— TASK DIRECTIONS —
Collect every line below that contains the word "para".
+ + + + +
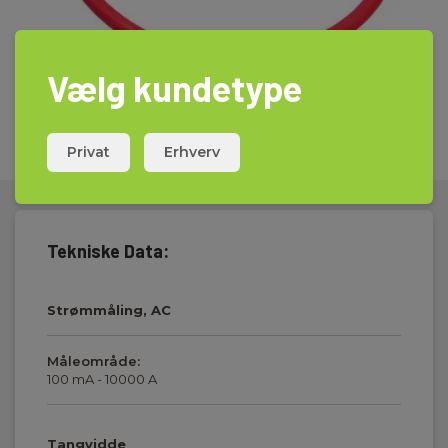
Vælg kundetype
Privat
Erhverv
Tekniske Data:
Strømmåling, AC
Måleområde:
100 mA - 10000 A
Tangvidde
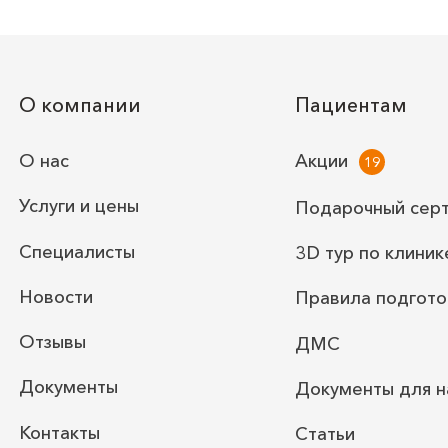
О компании
Пациентам
О нас
Акции
Услуги и цены
Подарочный сер
Специалисты
3D тур по клиник
Новости
Правила подгото
Отзывы
ДМС
Документы
Документы для н
Контакты
Статьи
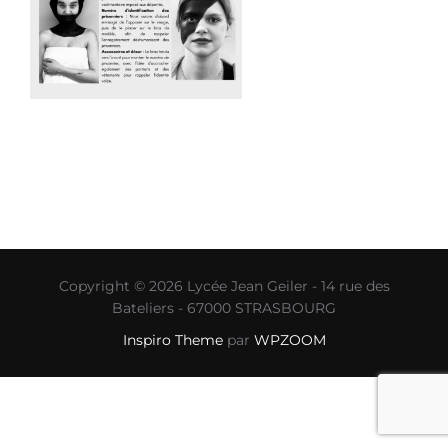
Copyright © 2026 Lycée Jean Geiler - 14 rue des
Bateliers - 67000 STRASBOURG
Inspiro Theme
par
WPZOOM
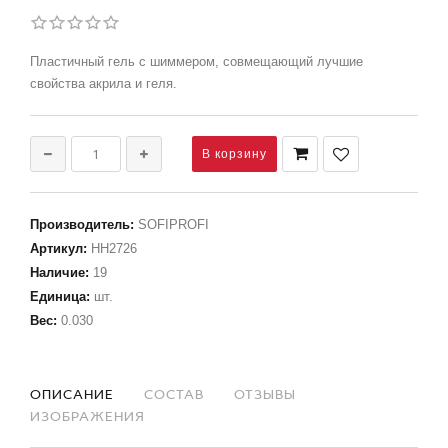
Пластичный гель с шиммером, совмещающий лучшие
свойства акрила и геля.
Производитель
:
SOFIPROFI
Артикул
:
НН2726
Наличие
:
19
Единица
:
шт.
Вес
:
0.030
ОПИСАНИЕ
СОСТАВ
ОТЗЫВЫ
ИЗОБРАЖЕНИЯ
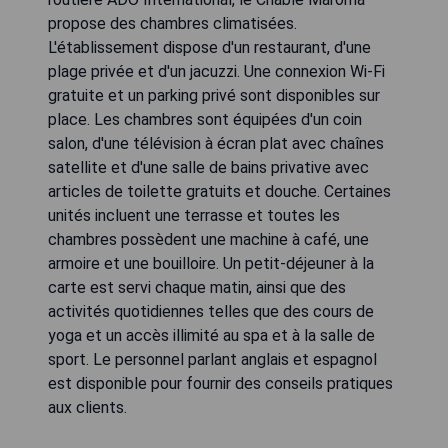
propose des chambres climatisées.
L'établissement dispose d'un restaurant, d'une
plage privée et d'un jacuzzi. Une connexion Wi-Fi
gratuite et un parking privé sont disponibles sur
place. Les chambres sont équipées d'un coin
salon, d'une télévision à écran plat avec chaînes
satellite et d'une salle de bains privative avec
articles de toilette gratuits et douche. Certaines
unités incluent une terrasse et toutes les
chambres possèdent une machine à café, une
armoire et une bouilloire. Un petit-déjeuner à la
carte est servi chaque matin, ainsi que des
activités quotidiennes telles que des cours de
yoga et un accès illimité au spa et à la salle de
sport. Le personnel parlant anglais et espagnol
est disponible pour fournir des conseils pratiques
aux clients.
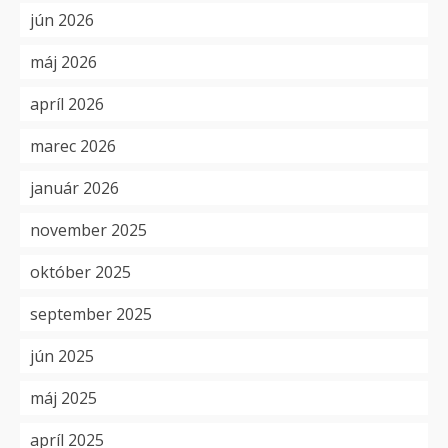
jún 2026
máj 2026
apríl 2026
marec 2026
január 2026
november 2025
október 2025
september 2025
jún 2025
máj 2025
apríl 2025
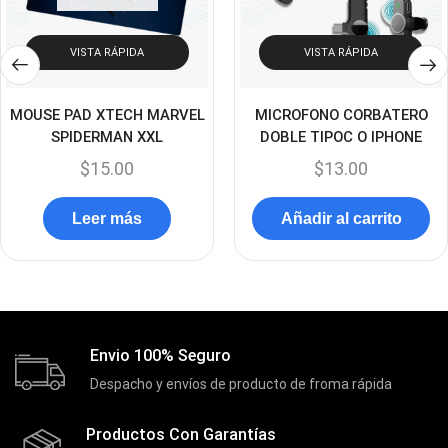
(3)
DLINK
(1)
VISTA RÁPIDA
VISTA RÁPIDA
Domotica
(21)
DVRs
(1)
MOUSE PAD XTECH MARVEL
MICROFONO CORBATERO
Enclouser
SPIDERMAN XXL
DOBLE TIPOC O IPHONE
(8)
$
15.00
$
13.00
Enfriador de Poder RGB
(2)
Epson
(39)
Leer más
Añadir al carrito
Extensiones
(16)
Extensor de Rango
(11)
Ezpower
(2)
EZVIZ
(21)
Envio 100% Seguro
Flash Memory
(23)
Despacho y envíos de producto de froma rápida
Forza
(16)
Productos Con Garantías
Fuentes de Poder
(9)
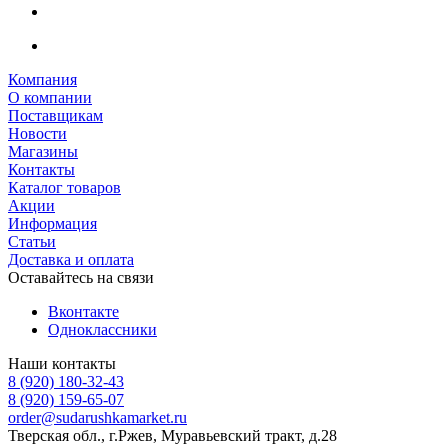
Компания
О компании
Поставщикам
Новости
Магазины
Контакты
Каталог товаров
Акции
Информация
Статьи
Доставка и оплата
Оставайтесь на связи
Вконтакте
Одноклассники
Наши контакты
8 (920) 180-32-43
8 (920) 159-65-07
order@sudarushkamarket.ru
Тверская обл., г.Ржев, Муравьевский тракт, д.28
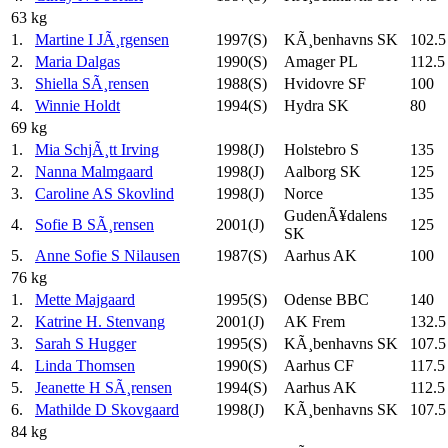
63 kg
1.
Martine I JÃ¸rgensen
1997(S)
KÃ¸benhavns SK
102.5
2.
Maria Dalgas
1990(S)
Amager PL
112.5
3.
Shiella SÃ¸rensen
1988(S)
Hvidovre SF
100
4.
Winnie Holdt
1994(S)
Hydra SK
80
69 kg
1.
Mia SchjÃ¸tt Irving
1998(J)
Holstebro S
135
2.
Nanna Malmgaard
1998(J)
Aalborg SK
125
3.
Caroline AS Skovlind
1998(J)
Norce
135
GudenÃ¥dalens
4.
Sofie B SÃ¸rensen
2001(J)
125
SK
5.
Anne Sofie S Nilausen
1987(S)
Aarhus AK
100
76 kg
1.
Mette Majgaard
1995(S)
Odense BBC
140
2.
Katrine H. Stenvang
2001(J)
AK Frem
132.5
3.
Sarah S Hugger
1995(S)
KÃ¸benhavns SK
107.5
4.
Linda Thomsen
1990(S)
Aarhus CF
117.5
5.
Jeanette H SÃ¸rensen
1994(S)
Aarhus AK
112.5
6.
Mathilde D Skovgaard
1998(J)
KÃ¸benhavns SK
107.5
84 kg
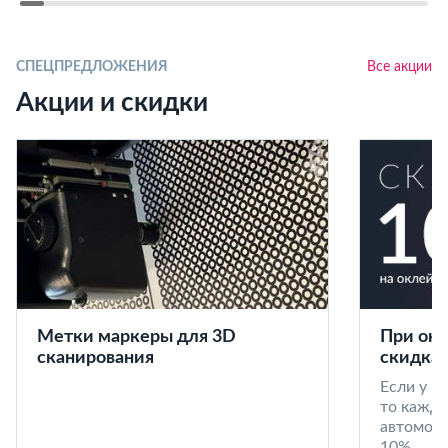
СПЕЦПРЕДЛОЖЕНИЯ
Все акции
Акции и скидки
Метки маркеры для 3D
При окл
сканирования
скидка 
Если у в
то кажд
автомоби
10%.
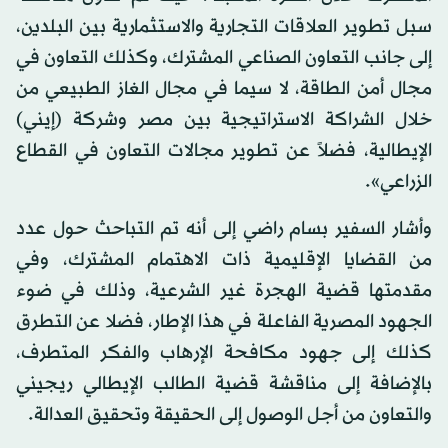
سبل تطوير العلاقات التجارية والاستثمارية بين البلدين،
إلى جانب التعاون الصناعي المشترك، وكذلك التعاون في
مجال أمن الطاقة، لا سيما في مجال الغاز الطبيعي من
خلال الشراكة الاستراتيجية بين مصر وشركة (إيني)
الإيطالية، فضلاً عن تطوير مجالات التعاون في القطاع
الزراعي».
وأشار السفير بسام راضي إلى أنه تم التباحث حول عدد
من القضايا الإقليمية ذات الاهتمام المشترك، وفي
مقدمتها قضية الهجرة غير الشرعية، وذلك في ضوء
الجهود المصرية الفاعلة في هذا الإطار، فضلا عن التطرق
كذلك إلى جهود مكافحة الإرهاب والفكر المتطرف،
بالإضافة إلى مناقشة قضية الطالب الإيطالي ريجيني
والتعاون من أجل الوصول إلى الحقيقة وتحقيق العدالة.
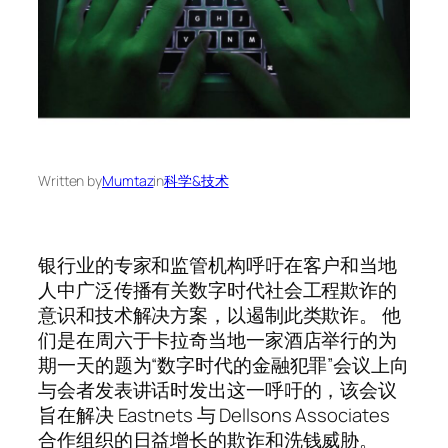
Written by
Mumtaz
in
科学&技术
银行业的专家和监管机构呼吁在客户和当地
人中广泛传播有关数字时代社会工程欺诈的
意识和技术解决方案，以遏制此类欺诈。 他
们是在周六于卡拉奇当地一家酒店举行的为
期一天的题为“数字时代的金融犯罪”会议上向
与会者发表讲话时发出这一呼吁的，该会议
旨在解决 Eastnets 与 Dellsons Associates
合作组织的日益增长的欺诈和洗钱威胁。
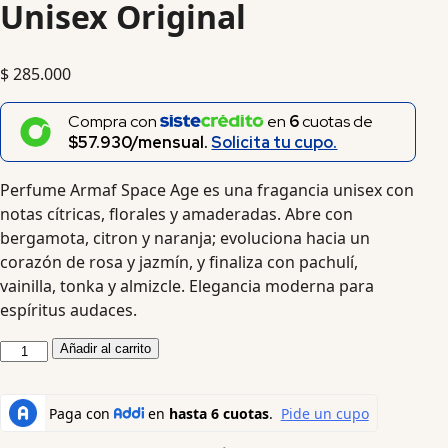
Unisex Original
$
285.000
Compra con
en
6
cuotas de
$57.930/mensual.
Solicita tu cupo.
Perfume Armaf Space Age es una fragancia unisex con
notas cítricas, florales y amaderadas. Abre con
bergamota, citron y naranja; evoluciona hacia un
corazón de rosa y jazmín, y finaliza con pachulí,
vainilla, tonka y almizcle. Elegancia moderna para
espíritus audaces.
Añadir al carrito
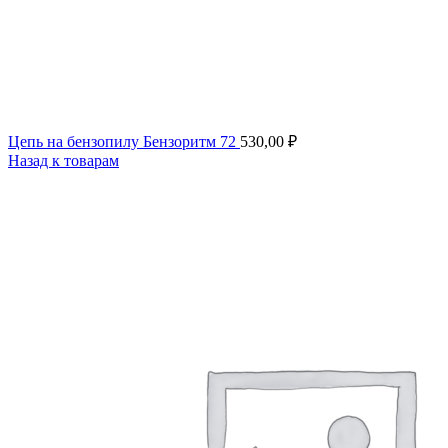
Цепь на бензопилу Бензоритм 72
530,00
₽
Назад к товарам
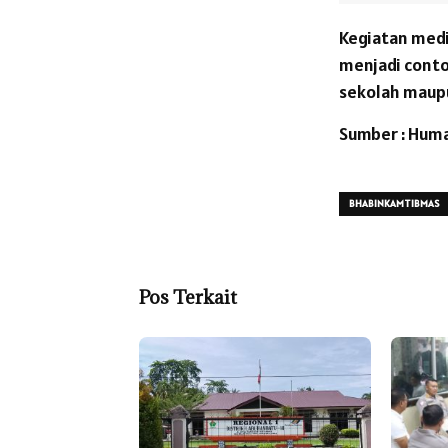
Kegiatan media
menjadi conto
sekolah maup
Sumber : Huma
BHABINKAMTIBMAS
Pos Terkait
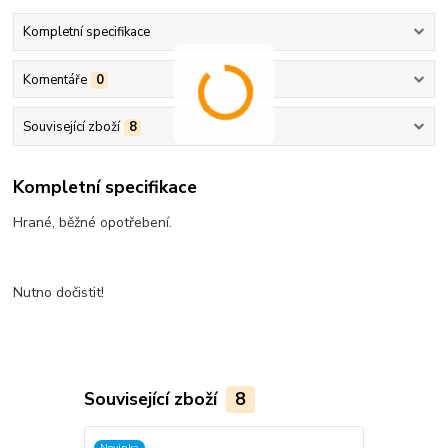
Kompletní specifikace
Komentáře
0
Související zboží
8
Kompletní specifikace
Hrané, běžné opotřebení.
Nutno dočistit!
Související zboží
8
Novinka
Novinka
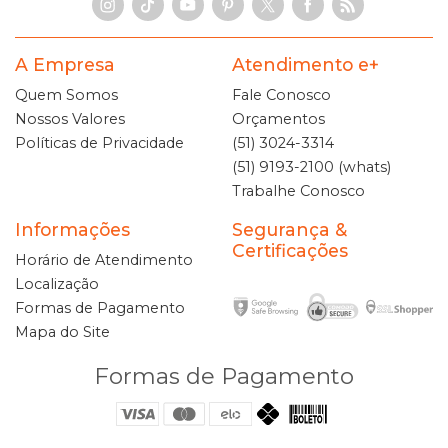
A Empresa
Atendimento e+
Quem Somos
Fale Conosco
Nossos Valores
Orçamentos
Políticas de Privacidade
(51) 3024-3314
(51) 9193-2100 (whats)
Trabalhe Conosco
Informações
Segurança &
Certificações
Horário de Atendimento
Localização
Formas de Pagamento
Mapa do Site
Formas de Pagamento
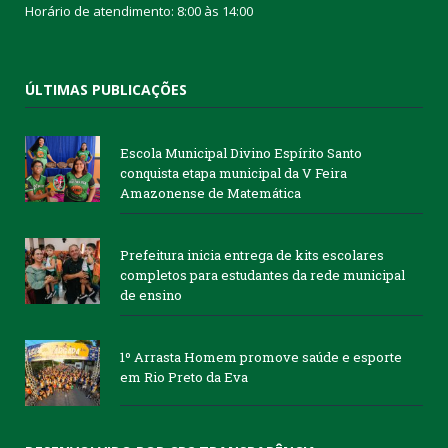
Horário de atendimento: 8:00 às 14:00
ÚLTIMAS PUBLICAÇÕES
Escola Municipal Divino Espírito Santo
conquista etapa municipal da V Feira
Amazonense de Matemática
Prefeitura inicia entrega de kits escolares
completos para estudantes da rede municipal
de ensino
1º Arrasta Homem promove saúde e esporte
em Rio Preto da Eva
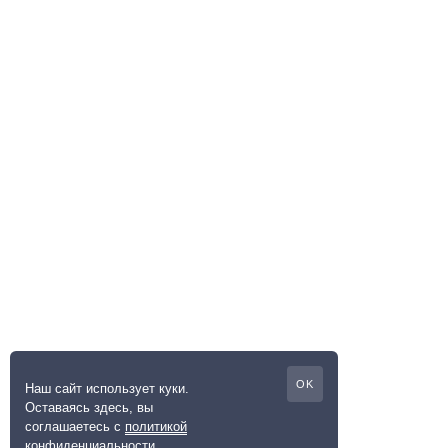
OK
Наш сайт использует куки.
Оставаясь здесь, вы
соглашаетесь с
политикой
конфиденциальности
.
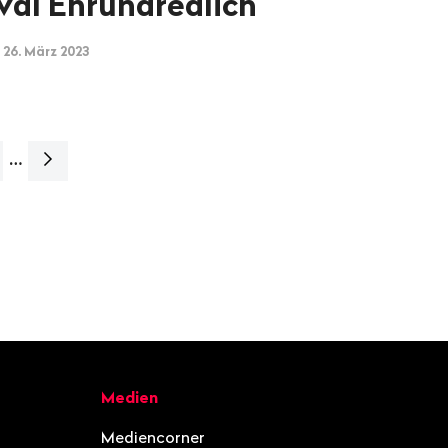
val Ehrundredlich
 26. März 2023
…
Nächste
Seite>
Medien
Mediencorner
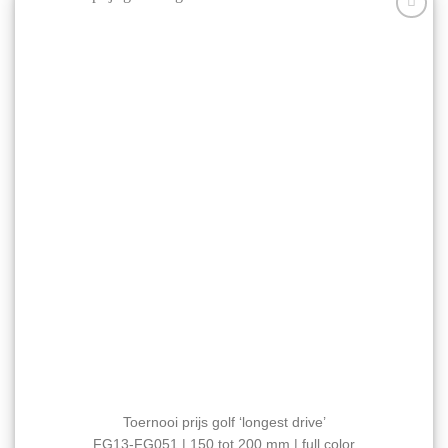
optie
Aan mijn
kan
favorieten
gekozen
toevoegen
worden
op
de
productpagina
Toernooi prijs golf ‘longest drive’
FG13-FG051 | 150 tot 200 mm | full color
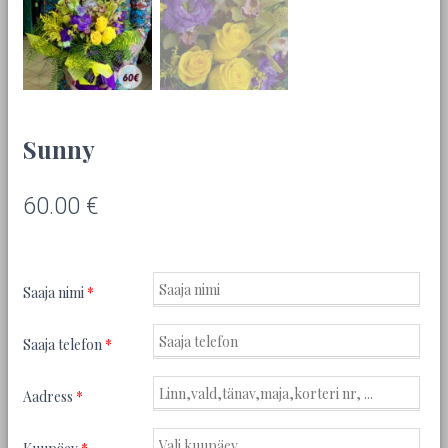
Sunny
60.00
€
Saaja nimi
*
Saaja telefon
*
Aadress
*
+ + + + +
— SOLUTION TO THE EXERCISE —
vainilla, tonka y almizcle. Elegancia moderna para
completos para estudantes da rede municipal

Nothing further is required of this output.